En la filmografía del francés Ivan Attal hay una pequeña joya, Una razón brillante: una película original, sumamente inteligente y amable, a pesar de su innegable carga social. Muy diferente al denso e incómodo drama, pero igualmente interesante, que estrena ahora, basada en una novela de Karine Tuil.
El acusado es un joven acomodado, culto, atractivo e hijo de una conocida feminista y un aún más famoso periodista. La gauche divine en su más pura esencia. La vida de película del joven se trunca cuando le acusan de haber violado a la hija del novio de su madre, una chica de diecisiete años con la que salió una noche de fiesta.

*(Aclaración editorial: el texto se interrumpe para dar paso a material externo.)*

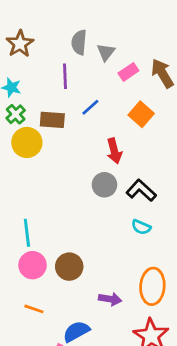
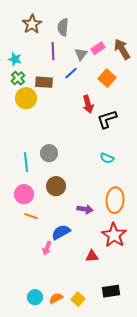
brown star: (20, 44) -> (32, 24), moved
gray triangle: (106, 52) -> (81, 54), moved
gray circle: (104, 185) -> (49, 153), moved
black L-shape: (141, 190) -> (107, 119), moved, turned -60
pink circle: (33, 265) -> (24, 194), moved

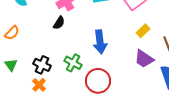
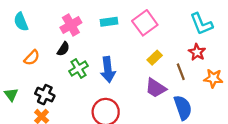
orange semicircle: (12, 33) -> (32, 58), moved
green cross: (73, 63) -> (79, 68), moved, turned 30

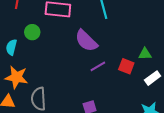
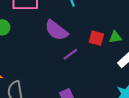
red square: (126, 66) -> (96, 38), moved

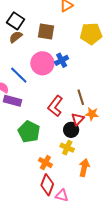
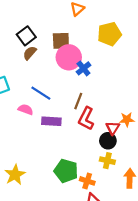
black square: (16, 21) -> (26, 36), turned 30
pink circle: (42, 63) -> (69, 57), moved
brown line: (81, 97) -> (78, 101), moved, turned 49
purple rectangle: (12, 101) -> (51, 121), moved
green pentagon: (29, 132) -> (66, 171), moved

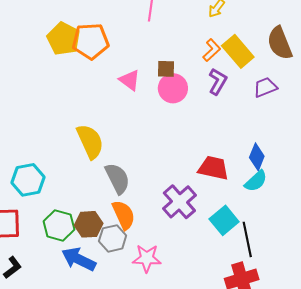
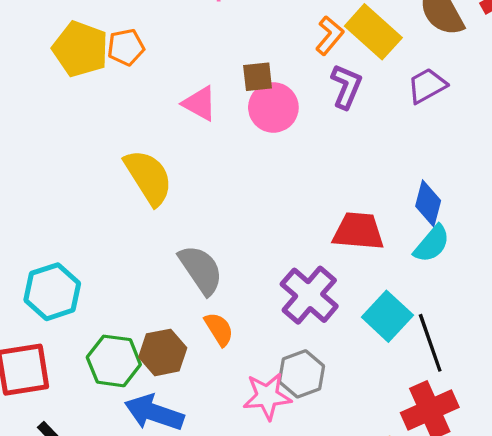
orange pentagon: (90, 41) -> (126, 47), size x0.6
yellow semicircle: (90, 141) -> (148, 177), moved
orange semicircle: (124, 215) -> (219, 329), size x0.7
gray hexagon: (113, 238) -> (302, 374), moved

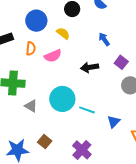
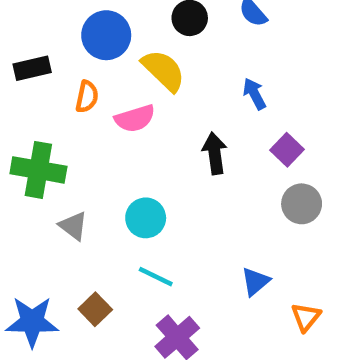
yellow semicircle: (63, 33) -> (163, 70), size x1.5
black arrow: (90, 67) -> (215, 153), turned 84
cyan circle: (62, 99) -> (146, 218), size x0.7
cyan line: (87, 110) -> (156, 277), moved

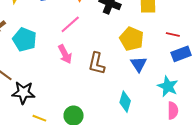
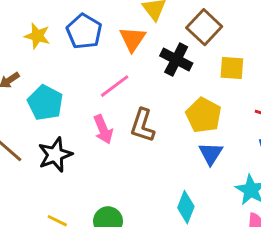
brown L-shape: (97, 63) -> (142, 125), moved
black star: (23, 93) -> (55, 155), moved, turned -30

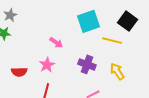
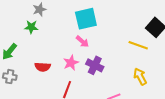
cyan square: (88, 21) -> (86, 19), moved
purple cross: (87, 64) -> (95, 65), moved

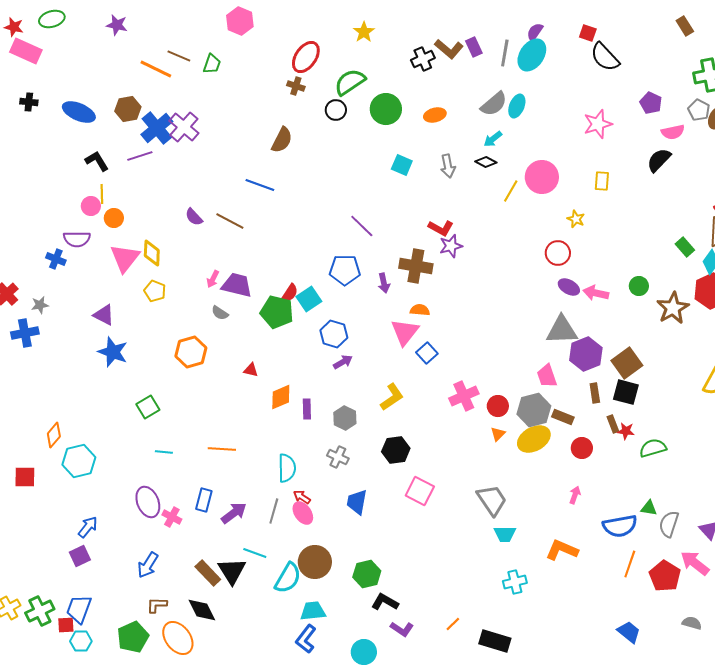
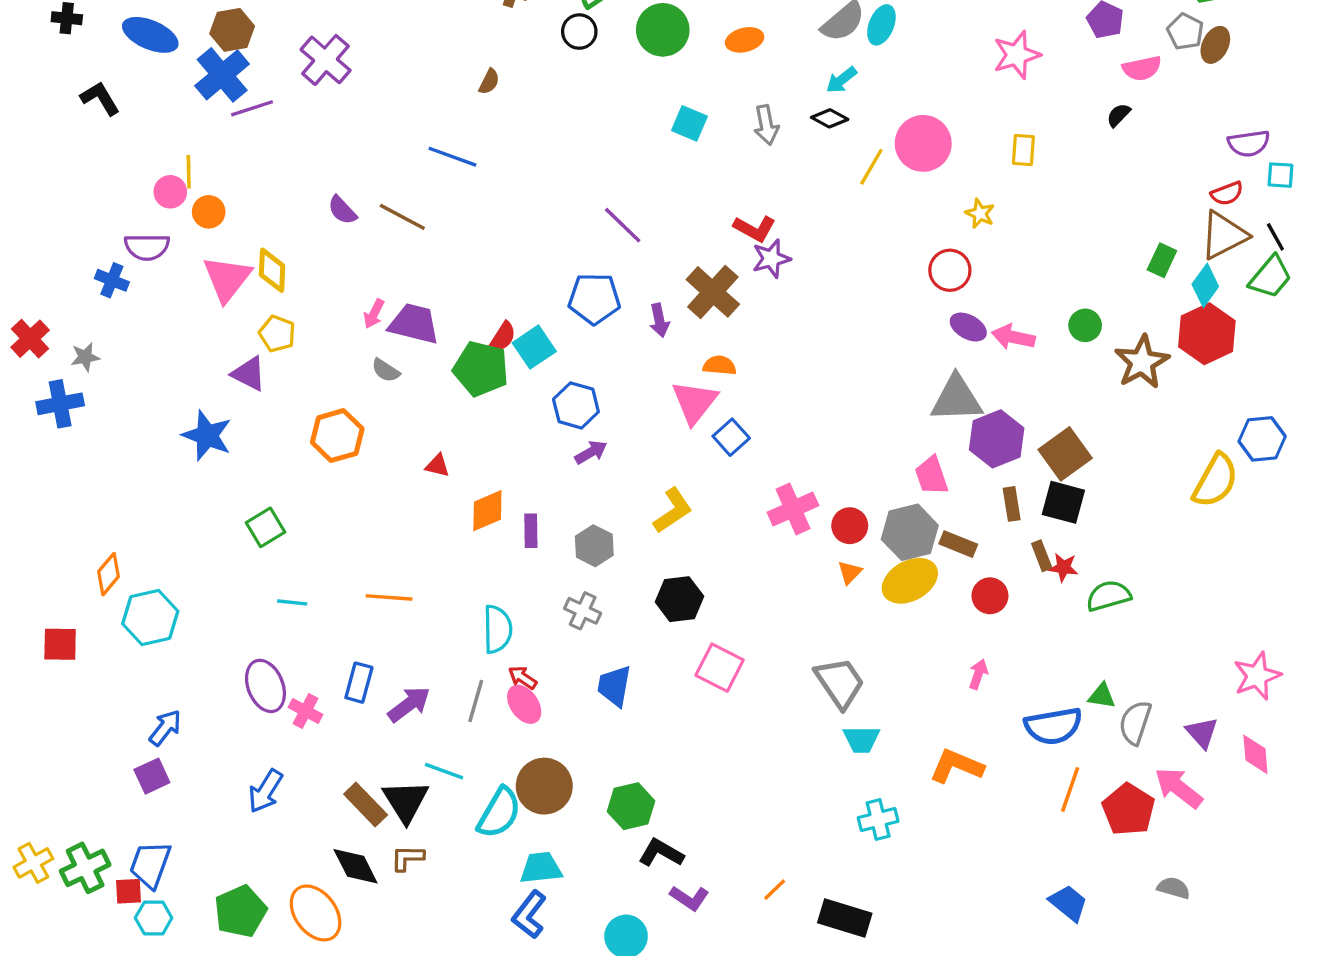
blue cross: (157, 128) -> (222, 75), moved
brown semicircle: (282, 140) -> (489, 82), size x0.6
black semicircle: (659, 160) -> (1119, 115), size x0.6
black L-shape: (97, 161) -> (100, 98), moved
green rectangle: (685, 247) -> (1162, 260), turned 66
brown cross: (416, 266) -> (713, 292), turned 32
purple triangle: (104, 315) -> (249, 374), moved
brown L-shape: (157, 605) -> (407, 858), moved

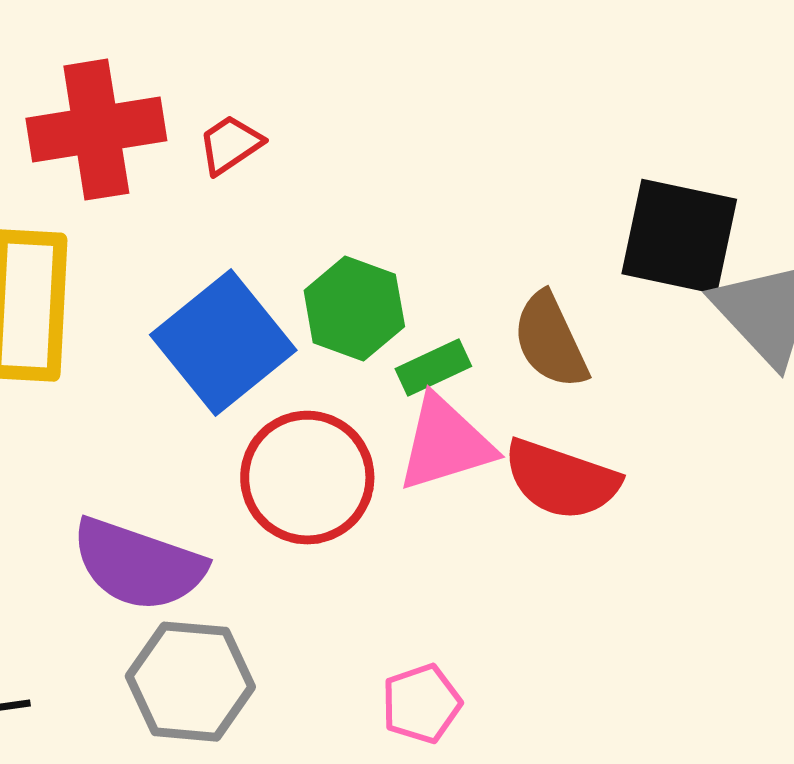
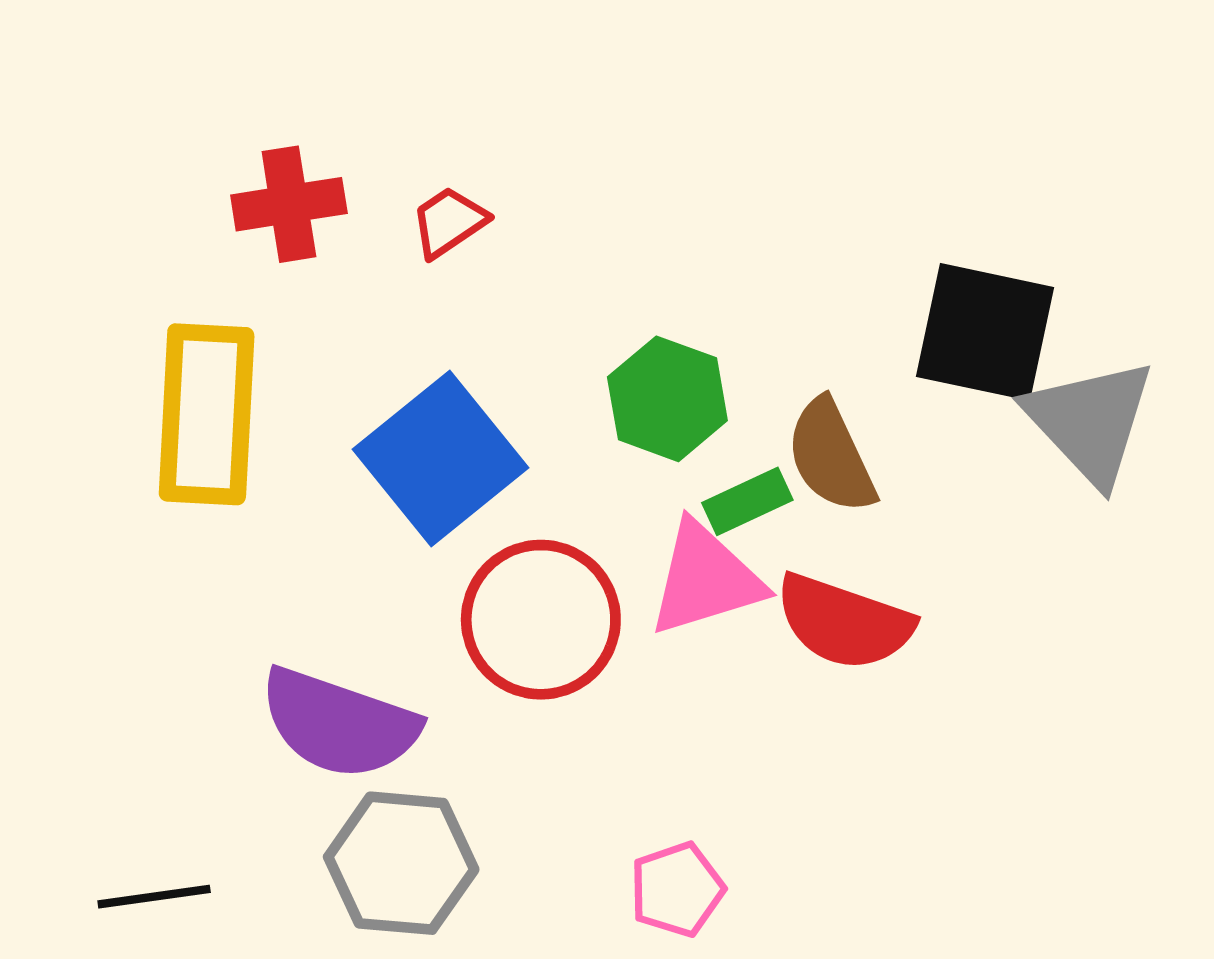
red cross: (96, 130) -> (289, 204), size x0.7
green hexagon: (354, 309) -> (667, 399), moved
green rectangle: (433, 368) -> (747, 501), moved

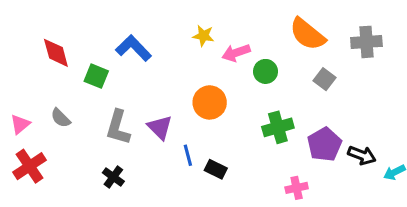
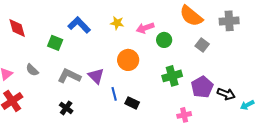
yellow star: (203, 36) -> (117, 23), moved
red diamond: (56, 53) -> (17, 28), moved
gray L-shape: (118, 127) -> (69, 76), turned 100

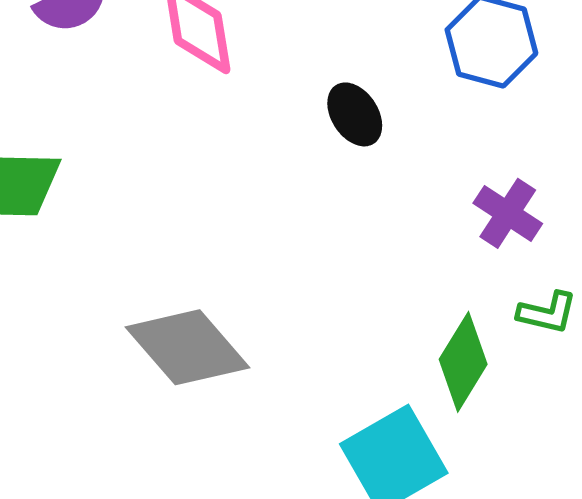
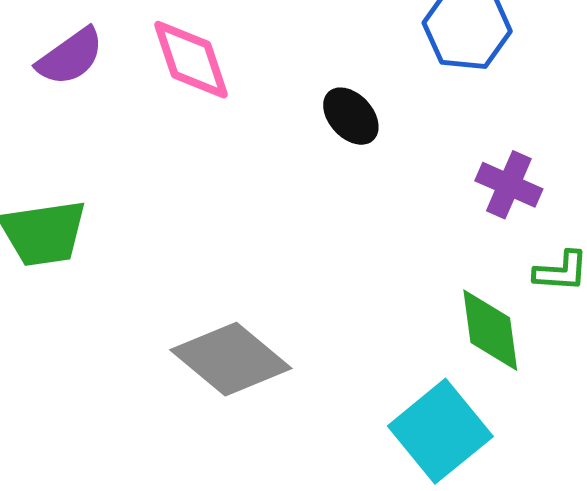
green diamond: (463, 362) -> (490, 330), turned -30

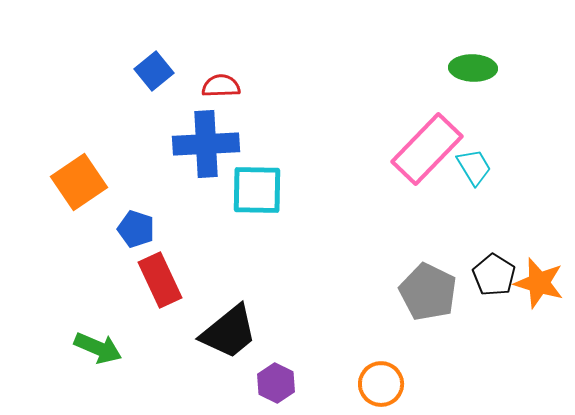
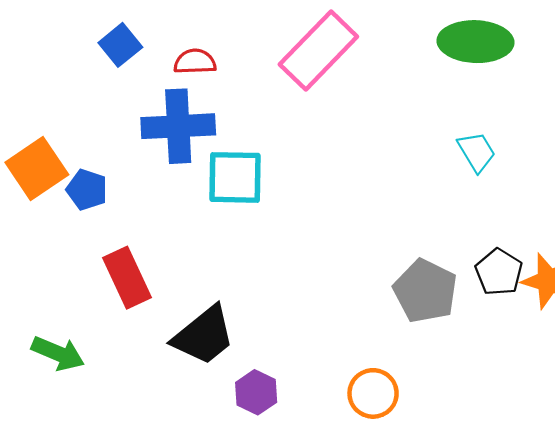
green ellipse: (473, 68) -> (475, 42), size x1.4
pink rectangle: (427, 149) -> (318, 51), moved
blue pentagon: (136, 229) -> (87, 190), moved

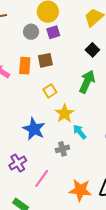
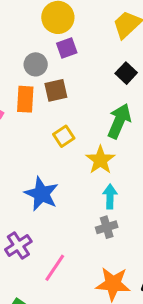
gray circle: (31, 32) -> (36, 64), moved
yellow star: (64, 113) -> (100, 160), moved
cyan arrow: (80, 132) -> (110, 196), turned 42
gray cross: (62, 149) -> (107, 227), moved

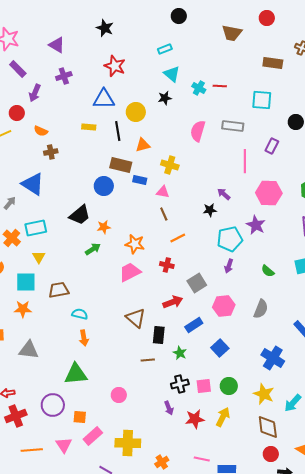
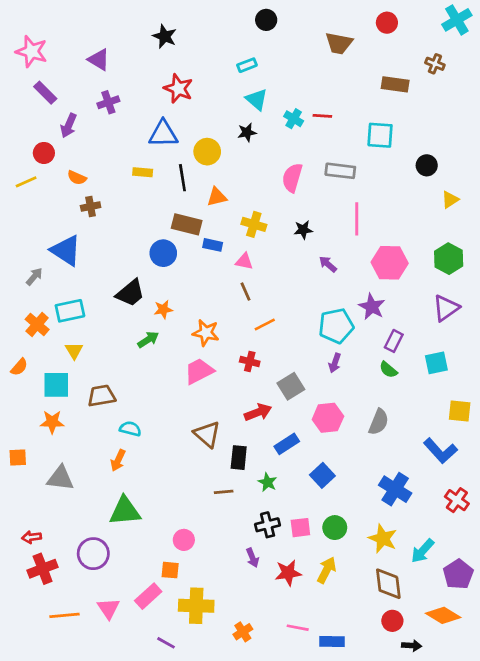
purple rectangle: (272, 146) -> (394, 341), moved
black star: (210, 210) -> (303, 230), moved
orange arrow: (84, 338) -> (118, 460), moved, turned 35
orange square: (80, 417) -> (170, 570), moved

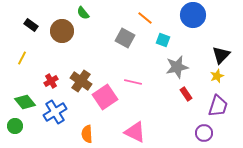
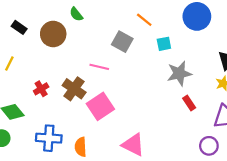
cyan square: (163, 40) -> (164, 44), turned -32
pink line: (133, 82) -> (99, 67), moved
blue cross: (55, 112) -> (49, 138), moved, turned 35

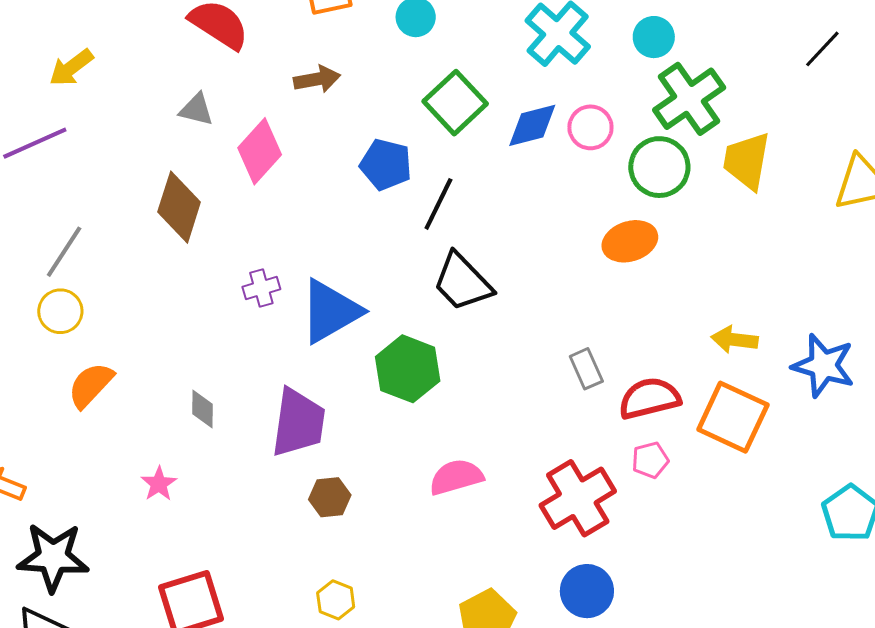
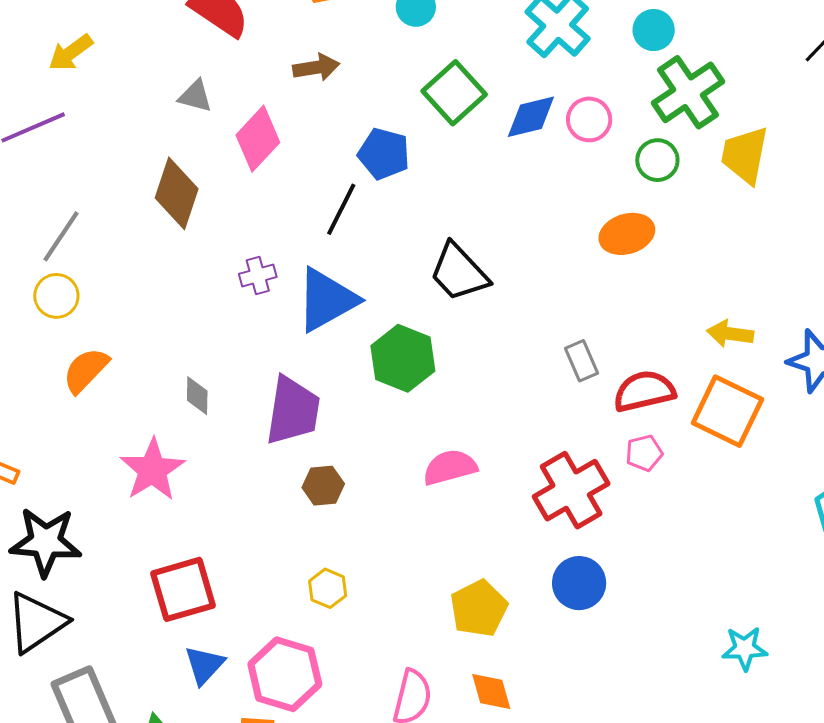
green circle: (659, 167) -> (657, 160), size x0.7
black line: (438, 204) -> (341, 209), moved
pink star: (159, 484) -> (152, 470), size x1.8

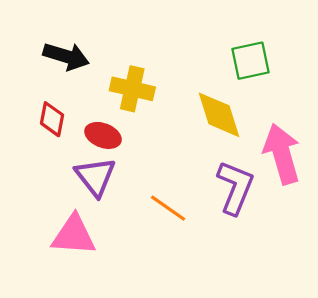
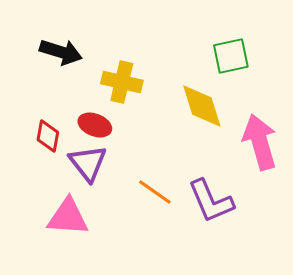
red diamond: (52, 119) -> (48, 136), moved
purple L-shape: (235, 187) -> (211, 201), moved, turned 135

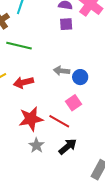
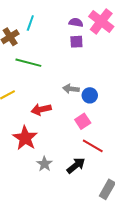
red arrow: (23, 82) -> (41, 109), moved
red star: (31, 119) -> (25, 138), moved, turned -30
red line: (59, 121) -> (93, 146), moved

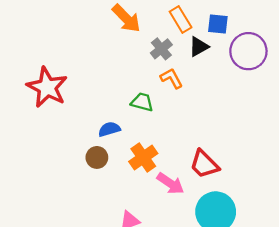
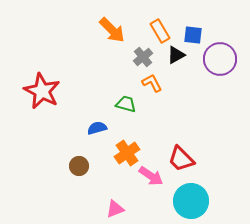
brown circle: (97, 157) -> (79, 166), moved

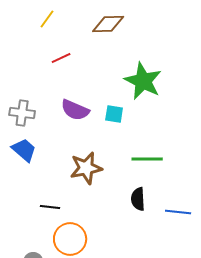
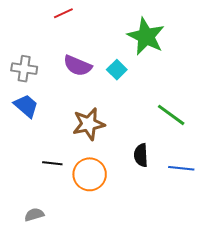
cyan square: (114, 114) -> (117, 70), turned 36
green line: (147, 159) -> (171, 115), moved, turned 36
orange circle: (70, 239) -> (90, 174), moved

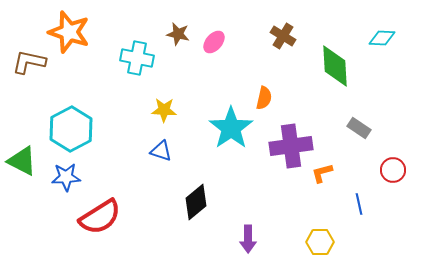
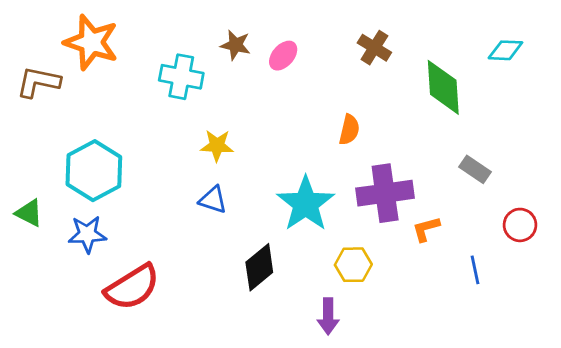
cyan star: (231, 128) -> (306, 204), moved
green triangle: (22, 161) -> (29, 213), size x0.7
yellow hexagon: (320, 242) -> (353, 265), moved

La película es dura, sórdida e incómoda, porque la mayor parte del metraje se dedica al juicio, y el juicio de una violación nunca es plato de gusto. Con una estructura clásica y el apoyo de actores solventes, Attal va desentrañando los diferentes aspectos que rodean al presunto crimen. Y es en este desarrollo –guion y más guion– donde la película destaca. Por entrar, sin miedo, al complejo debate sobre el consentimiento y poner además de manifiesto –a través de la figura del padre del acusado– algo de lo que casi nadie habla: de la generalización de una sexualidad casual, sin consecuencias (se piensa), que termina siendo muy dañina para el hombre, pero sobre todo para la mujer. En ese sentido, la –aparentemente– fugaz subtrama de la amante del padre, trazada casi sin palabras pero que funciona como contraplano de lo que se está juzgando, es proverbial. Porque nos habla precisamente de esos comportamientos hipersexualizados, instintivos y faltos de respeto en los que, de fondo, lo que uno termina percibiendo es que el debate sobre el consentimiento sobra. Algo se quiebra cuando una mujer –o un hombre– se sienten utilizados y pierden su dignidad. Por mucho consentimiento que haya.